The government’s information infrastructure is constantly subject to any number of threats:
- Data corruption or theft
- Storage changes (i.e., new volumes, mount points, etc.)
- Human error
- Failures: Component failure, application failure, power outage
- Configuration drift: a continual process that consistently and constantly degrades protection as trivial configurations change, get lost, or are forgotten (usernames, licensing, network paths).
Although most agencies have a Continuity of Operations Plan, regular testing is atypical, even though it’s necessary to ensure that IT security controls will respond appropriately in the event of a disaster. Without frequent disaster recovery testing it’s impossible to know if occasions like configuration drift changes will impact availability in times of real crisis.
According to Dave Jerome, a principal at Booz Allen Hamilton, agencies need to spend more time testing their existing COOP plans to guard against surprises in the midst of a real emergency. “Constantly make sure that people understand their responsibilities. Each time you test the plan you are going to find things that didn’t work exactly the way that you thought they would. COOP is a living plan that has to be updated on a periodic basis,” says Jerome.
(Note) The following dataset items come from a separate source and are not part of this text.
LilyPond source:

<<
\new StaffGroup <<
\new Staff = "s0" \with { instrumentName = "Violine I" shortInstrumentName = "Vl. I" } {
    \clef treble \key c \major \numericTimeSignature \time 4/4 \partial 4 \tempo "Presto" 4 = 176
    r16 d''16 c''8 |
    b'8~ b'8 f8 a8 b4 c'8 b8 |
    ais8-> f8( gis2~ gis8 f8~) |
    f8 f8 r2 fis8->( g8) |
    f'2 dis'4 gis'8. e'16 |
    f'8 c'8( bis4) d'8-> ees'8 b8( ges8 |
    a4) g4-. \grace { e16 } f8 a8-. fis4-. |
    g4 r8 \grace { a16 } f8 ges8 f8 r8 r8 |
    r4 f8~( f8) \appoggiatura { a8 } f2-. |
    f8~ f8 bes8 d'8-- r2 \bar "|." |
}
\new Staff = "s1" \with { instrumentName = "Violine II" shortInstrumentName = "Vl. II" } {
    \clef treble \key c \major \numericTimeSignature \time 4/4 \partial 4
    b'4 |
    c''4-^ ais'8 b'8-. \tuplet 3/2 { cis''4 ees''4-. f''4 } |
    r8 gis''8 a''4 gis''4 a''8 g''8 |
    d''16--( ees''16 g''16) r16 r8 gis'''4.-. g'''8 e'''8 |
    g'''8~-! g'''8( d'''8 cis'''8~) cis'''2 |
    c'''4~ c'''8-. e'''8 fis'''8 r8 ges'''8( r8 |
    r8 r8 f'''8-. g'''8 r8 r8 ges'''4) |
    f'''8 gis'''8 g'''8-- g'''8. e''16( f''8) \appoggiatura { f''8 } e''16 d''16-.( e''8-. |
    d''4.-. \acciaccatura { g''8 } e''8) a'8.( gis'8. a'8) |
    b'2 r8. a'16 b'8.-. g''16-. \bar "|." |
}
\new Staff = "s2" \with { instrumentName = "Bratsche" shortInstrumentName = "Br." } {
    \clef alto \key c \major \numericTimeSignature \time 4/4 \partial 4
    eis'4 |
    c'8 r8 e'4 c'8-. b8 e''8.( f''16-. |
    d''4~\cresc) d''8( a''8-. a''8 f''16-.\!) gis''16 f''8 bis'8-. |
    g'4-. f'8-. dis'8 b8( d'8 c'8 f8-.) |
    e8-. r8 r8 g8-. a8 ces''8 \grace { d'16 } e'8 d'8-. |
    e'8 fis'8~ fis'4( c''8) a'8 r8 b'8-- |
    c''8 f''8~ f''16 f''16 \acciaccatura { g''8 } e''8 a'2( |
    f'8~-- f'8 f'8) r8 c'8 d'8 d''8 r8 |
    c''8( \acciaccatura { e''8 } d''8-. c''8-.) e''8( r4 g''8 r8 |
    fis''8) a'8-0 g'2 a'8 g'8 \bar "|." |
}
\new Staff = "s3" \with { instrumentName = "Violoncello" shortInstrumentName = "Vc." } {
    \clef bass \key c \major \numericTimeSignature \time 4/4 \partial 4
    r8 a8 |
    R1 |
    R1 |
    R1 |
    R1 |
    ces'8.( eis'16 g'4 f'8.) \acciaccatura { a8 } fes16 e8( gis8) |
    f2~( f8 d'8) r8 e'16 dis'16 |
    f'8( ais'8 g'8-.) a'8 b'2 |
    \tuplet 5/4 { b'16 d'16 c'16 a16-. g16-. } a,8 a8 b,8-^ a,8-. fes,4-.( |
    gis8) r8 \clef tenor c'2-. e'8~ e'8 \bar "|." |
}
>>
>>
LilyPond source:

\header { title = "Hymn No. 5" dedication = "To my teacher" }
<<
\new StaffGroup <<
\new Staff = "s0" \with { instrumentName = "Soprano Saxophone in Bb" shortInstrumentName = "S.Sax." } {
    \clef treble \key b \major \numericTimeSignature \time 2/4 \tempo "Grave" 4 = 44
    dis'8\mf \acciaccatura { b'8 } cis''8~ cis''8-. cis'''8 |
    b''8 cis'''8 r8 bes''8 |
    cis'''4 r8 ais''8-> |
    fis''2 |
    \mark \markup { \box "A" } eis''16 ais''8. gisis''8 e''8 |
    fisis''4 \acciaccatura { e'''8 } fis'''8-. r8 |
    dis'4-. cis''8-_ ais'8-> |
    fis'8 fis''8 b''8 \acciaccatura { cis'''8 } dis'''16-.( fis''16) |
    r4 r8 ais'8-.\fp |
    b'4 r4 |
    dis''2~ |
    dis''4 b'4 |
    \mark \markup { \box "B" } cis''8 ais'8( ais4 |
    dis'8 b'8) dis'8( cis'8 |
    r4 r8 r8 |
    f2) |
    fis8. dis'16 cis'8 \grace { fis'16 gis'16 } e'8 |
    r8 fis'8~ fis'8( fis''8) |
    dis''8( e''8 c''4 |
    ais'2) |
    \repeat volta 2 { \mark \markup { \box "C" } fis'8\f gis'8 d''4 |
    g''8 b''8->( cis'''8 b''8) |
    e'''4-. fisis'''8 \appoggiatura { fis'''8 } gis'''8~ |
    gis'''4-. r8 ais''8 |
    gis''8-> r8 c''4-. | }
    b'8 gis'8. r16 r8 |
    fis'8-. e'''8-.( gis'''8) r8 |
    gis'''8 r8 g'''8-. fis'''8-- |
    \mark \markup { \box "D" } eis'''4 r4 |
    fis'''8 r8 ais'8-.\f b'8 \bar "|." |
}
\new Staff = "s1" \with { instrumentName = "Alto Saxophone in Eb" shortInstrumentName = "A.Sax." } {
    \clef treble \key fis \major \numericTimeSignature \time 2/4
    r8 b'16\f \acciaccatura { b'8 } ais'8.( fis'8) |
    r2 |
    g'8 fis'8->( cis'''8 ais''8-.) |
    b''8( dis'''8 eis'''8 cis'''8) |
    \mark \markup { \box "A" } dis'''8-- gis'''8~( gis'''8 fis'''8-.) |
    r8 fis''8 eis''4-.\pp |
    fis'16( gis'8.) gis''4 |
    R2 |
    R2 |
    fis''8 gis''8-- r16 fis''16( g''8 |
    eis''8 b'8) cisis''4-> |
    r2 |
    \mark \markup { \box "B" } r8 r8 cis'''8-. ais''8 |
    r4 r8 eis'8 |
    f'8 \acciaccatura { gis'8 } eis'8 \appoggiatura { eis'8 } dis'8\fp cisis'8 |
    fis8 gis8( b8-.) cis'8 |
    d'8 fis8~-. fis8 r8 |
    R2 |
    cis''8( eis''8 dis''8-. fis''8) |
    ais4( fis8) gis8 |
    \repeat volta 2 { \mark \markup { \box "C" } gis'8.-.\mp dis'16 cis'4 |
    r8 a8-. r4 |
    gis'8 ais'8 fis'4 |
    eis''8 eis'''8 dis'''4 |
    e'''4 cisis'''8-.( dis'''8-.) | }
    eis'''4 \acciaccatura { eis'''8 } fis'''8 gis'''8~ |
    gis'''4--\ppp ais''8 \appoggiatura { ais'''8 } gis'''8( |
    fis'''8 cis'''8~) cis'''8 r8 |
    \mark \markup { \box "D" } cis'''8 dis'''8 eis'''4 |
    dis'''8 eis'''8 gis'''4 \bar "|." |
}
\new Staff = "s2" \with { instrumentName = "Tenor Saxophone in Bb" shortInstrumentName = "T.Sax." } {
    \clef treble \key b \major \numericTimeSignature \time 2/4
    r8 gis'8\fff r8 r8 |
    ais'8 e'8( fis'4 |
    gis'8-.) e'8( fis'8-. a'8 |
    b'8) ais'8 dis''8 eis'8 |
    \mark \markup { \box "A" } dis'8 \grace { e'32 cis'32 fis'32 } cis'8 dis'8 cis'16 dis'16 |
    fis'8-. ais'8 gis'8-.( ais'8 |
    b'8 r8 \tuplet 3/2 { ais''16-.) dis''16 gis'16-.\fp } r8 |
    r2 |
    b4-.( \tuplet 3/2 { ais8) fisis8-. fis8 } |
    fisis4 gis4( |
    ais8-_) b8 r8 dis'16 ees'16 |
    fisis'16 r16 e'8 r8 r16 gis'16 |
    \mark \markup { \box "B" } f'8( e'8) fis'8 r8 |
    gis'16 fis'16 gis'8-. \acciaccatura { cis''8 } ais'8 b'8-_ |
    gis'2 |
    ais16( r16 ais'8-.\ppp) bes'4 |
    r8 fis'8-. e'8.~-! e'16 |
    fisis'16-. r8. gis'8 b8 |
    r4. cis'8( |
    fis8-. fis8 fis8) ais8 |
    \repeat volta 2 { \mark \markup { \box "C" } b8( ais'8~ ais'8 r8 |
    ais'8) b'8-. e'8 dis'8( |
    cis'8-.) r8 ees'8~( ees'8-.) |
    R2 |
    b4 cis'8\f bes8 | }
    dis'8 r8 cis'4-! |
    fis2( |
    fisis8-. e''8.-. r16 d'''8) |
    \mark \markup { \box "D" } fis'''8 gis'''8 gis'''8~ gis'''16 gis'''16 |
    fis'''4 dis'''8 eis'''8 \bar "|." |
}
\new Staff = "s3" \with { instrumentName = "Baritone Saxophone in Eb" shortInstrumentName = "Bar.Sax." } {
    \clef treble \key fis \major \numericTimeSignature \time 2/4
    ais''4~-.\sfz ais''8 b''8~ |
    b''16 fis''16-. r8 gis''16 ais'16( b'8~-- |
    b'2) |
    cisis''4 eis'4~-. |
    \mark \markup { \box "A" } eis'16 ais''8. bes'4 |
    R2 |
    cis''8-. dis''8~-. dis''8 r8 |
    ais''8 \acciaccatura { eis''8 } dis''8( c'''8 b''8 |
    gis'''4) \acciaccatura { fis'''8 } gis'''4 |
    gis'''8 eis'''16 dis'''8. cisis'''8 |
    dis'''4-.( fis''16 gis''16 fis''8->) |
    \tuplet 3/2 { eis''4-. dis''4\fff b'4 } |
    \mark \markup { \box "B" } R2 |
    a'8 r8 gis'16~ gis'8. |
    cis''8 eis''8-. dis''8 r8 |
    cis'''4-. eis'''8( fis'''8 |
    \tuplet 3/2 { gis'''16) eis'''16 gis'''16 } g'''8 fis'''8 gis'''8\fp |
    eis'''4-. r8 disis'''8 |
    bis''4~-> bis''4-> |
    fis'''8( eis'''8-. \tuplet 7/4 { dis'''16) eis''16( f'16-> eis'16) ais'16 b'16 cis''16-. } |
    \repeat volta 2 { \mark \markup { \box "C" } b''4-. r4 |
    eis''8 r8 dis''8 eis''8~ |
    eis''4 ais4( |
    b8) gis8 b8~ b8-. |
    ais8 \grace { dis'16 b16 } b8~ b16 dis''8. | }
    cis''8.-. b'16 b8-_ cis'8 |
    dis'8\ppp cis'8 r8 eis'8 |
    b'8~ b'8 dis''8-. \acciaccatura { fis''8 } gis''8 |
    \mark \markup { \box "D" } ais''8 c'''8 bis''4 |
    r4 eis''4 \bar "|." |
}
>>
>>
So why aren’t more agencies testing their disaster recovery plans? Here are just a few of the common perceptions that IT managers have about disaster recovery testing:
- Disruptive to operations
- Not infallible
- Drain on resources
- Difficult to manage
Such perceptions of testing are understandable; but if you want to test how failovers work, you must actually pull the plug and force failover to occur. Agencies that do conduct tests generally do them just once a quarter, or once each year, which is not frequent enough to account for changes in the computing environment between tests.
Symantec has a solution that allows agencies to test disaster recovery scenarios without putting the production environment in jeopardy. Veritas Cluster Server (VCS) is the first and only enterprise class solution for testing and validating automatic disaster recovery. Only with VCS can your agency:
- Reduce disaster recovery costs
- Validate data servers and applications
- Have no impact on production
- Test anytime
VCS includes a Fire Drill feature that tests different scenarios to make sure the data remains intact. In virtual environments where server locations change frequently, Fire Drill helps monitor and track mobile servers, their configuration, and dependency links. There are two ways that Fire Drill works:
- Virtual Fire Drill — A virtual Fire Drill will check to see that configurations match up — catching any drift issues that have may have cropped up between tests, flagging all possible issues, and alerting the administrator immediately.
- Physical Fire Drill — Isolated from production, a physical fire drill is the gold standard for testing. It goes beyond the virtual setting and attempts to start a cloned version of all the applications and components at the disaster recovery site, and also alerts the administrator to any recovery problems. Once the test is done, VCS resets and starts synching again until it’s time for another test.
Government agencies must be more prepared for disaster than their private counterparts. Continuity of Operations plans, and just as important, frequent testing of the recovery procedures and technology in place, is a responsibility that the government must take seriously. No level of government can afford to find out that its critical data didn’t replicate in times of crisis. Testing a disaster recovery plan with Virtual Cluster Server will ensure that all systems will be there when they are most needed.